Deadlock in talks between Mozambique government, ex-rebels

Mozambique's bid to end a conflict with former rebels that has unnerved investors hit an impasse on Wednesday after the group's leader refused to leave his bush camp for talks.

Former rebel leader Afonso Dhlakama has refused to leave his base in the Gorongosa Mountains to meet President Armando Guebuza, unless armed forces withdraw from the area.

"The soldiers surrounding my base are not here to party with me. They want to eliminate me physically. To stop this happening, I will not abandon my base," Dhlakama was quoted as saying by independent daily O Pais.

"I want the meeting... but only if they remove all soldiers and riot police," Dhlakama said after talks with a mediator, Anglican Bishop Dinis Sengulane.
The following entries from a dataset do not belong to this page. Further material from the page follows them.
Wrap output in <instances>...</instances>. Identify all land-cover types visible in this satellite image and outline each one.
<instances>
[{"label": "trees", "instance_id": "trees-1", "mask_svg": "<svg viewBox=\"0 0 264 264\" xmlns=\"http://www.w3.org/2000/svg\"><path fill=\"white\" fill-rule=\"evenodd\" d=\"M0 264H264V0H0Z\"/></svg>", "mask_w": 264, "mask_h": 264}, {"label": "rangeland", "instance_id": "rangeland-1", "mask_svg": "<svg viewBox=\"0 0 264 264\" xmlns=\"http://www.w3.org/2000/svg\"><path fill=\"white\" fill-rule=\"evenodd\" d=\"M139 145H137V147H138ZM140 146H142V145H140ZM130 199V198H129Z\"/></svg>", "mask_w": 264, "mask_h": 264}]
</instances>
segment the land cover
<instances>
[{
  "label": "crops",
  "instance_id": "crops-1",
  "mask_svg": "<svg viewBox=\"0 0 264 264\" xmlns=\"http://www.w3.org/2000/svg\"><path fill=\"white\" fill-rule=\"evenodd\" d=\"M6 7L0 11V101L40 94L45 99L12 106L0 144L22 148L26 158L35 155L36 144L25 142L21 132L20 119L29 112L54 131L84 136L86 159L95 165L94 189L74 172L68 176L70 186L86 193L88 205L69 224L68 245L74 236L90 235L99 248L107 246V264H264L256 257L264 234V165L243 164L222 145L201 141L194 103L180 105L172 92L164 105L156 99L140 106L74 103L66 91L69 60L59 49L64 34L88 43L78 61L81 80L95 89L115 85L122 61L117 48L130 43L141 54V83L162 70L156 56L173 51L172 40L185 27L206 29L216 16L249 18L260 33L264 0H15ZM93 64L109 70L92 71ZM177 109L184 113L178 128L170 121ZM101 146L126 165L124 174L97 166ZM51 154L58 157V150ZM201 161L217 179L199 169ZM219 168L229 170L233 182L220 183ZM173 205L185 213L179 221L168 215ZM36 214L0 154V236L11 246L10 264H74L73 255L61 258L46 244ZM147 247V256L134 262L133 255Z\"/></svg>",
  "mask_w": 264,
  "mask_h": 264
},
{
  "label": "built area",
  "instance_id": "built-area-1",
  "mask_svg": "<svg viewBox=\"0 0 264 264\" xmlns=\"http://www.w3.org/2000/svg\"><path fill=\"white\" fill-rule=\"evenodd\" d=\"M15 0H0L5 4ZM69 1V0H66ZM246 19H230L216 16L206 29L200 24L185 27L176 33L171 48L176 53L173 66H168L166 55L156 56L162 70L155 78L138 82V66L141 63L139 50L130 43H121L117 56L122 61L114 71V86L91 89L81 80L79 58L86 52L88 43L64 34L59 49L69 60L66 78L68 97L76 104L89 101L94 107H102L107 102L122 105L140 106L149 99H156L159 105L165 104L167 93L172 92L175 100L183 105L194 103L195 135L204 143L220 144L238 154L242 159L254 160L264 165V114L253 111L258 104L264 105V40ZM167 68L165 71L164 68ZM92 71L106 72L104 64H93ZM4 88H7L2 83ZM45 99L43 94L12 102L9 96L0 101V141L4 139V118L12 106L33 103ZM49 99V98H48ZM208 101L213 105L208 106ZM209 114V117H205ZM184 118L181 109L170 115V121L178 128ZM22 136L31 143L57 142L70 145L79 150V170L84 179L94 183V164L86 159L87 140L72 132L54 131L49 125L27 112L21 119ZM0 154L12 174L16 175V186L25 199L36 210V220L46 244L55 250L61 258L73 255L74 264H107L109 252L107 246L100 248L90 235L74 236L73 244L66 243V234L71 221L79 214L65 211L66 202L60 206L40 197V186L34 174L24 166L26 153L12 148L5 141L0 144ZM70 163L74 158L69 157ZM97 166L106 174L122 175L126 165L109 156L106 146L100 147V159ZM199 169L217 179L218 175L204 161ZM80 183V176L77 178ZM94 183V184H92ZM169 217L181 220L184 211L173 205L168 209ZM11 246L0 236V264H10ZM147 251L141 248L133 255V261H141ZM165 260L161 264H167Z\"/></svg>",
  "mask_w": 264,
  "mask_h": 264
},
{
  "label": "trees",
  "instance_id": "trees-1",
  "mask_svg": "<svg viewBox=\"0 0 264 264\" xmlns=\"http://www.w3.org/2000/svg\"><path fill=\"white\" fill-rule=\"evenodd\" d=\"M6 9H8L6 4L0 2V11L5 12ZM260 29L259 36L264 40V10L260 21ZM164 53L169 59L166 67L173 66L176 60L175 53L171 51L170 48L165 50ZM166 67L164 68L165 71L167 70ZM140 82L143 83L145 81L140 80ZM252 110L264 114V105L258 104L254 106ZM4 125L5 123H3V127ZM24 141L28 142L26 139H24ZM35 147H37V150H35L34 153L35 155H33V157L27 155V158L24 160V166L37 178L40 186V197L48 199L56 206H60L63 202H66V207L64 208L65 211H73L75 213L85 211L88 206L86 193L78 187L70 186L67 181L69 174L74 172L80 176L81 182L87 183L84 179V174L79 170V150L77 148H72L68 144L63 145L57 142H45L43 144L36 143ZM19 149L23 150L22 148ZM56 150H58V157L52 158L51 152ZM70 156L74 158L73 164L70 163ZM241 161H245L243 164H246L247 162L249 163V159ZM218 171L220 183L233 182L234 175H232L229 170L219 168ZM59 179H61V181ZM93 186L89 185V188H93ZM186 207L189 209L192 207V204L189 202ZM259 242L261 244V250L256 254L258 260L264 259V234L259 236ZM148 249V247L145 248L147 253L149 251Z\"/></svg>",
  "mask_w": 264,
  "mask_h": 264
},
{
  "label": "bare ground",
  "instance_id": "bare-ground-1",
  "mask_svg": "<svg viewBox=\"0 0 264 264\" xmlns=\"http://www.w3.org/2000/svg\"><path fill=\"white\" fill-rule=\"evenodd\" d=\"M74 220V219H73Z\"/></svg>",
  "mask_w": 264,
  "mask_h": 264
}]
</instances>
Dhlakama, who led Renamo rebels during Mozambique's brutal 16-year civil war, is demanding a cut of coal and gas revenues as well as changes to election laws and the army.

His forces' recent clashes with government soldiers and attacks on civilian trucks along Mozambique's main highway come at a sensitive time for the southern African country, which is starting to find its feet after the war ended in 1992.

The unrest forced Anglo-Australian mining giant Rio Tinto to suspend coal exports by rail for a few days in June.

The bishop's visit to Gorongosa was the latest in a flurry of attempts by rights and church groups to convince Dhlakama to travel to the capital Maputo for negotiations.

Guebuza remained open to face-to-face talks, his spokesman said Wednesday.

"At this moment the head of state is waiting patiently for the president of Renamo to have the same wish," presidential spokesman Edson Macuacua told a news conference.

But time to solve the stalemate is running out before local polls on November 20.

Renamo is threatening to disrupt the vote unless laws are changed to give them equal representation with the ruling Frelimo party on all election bodies.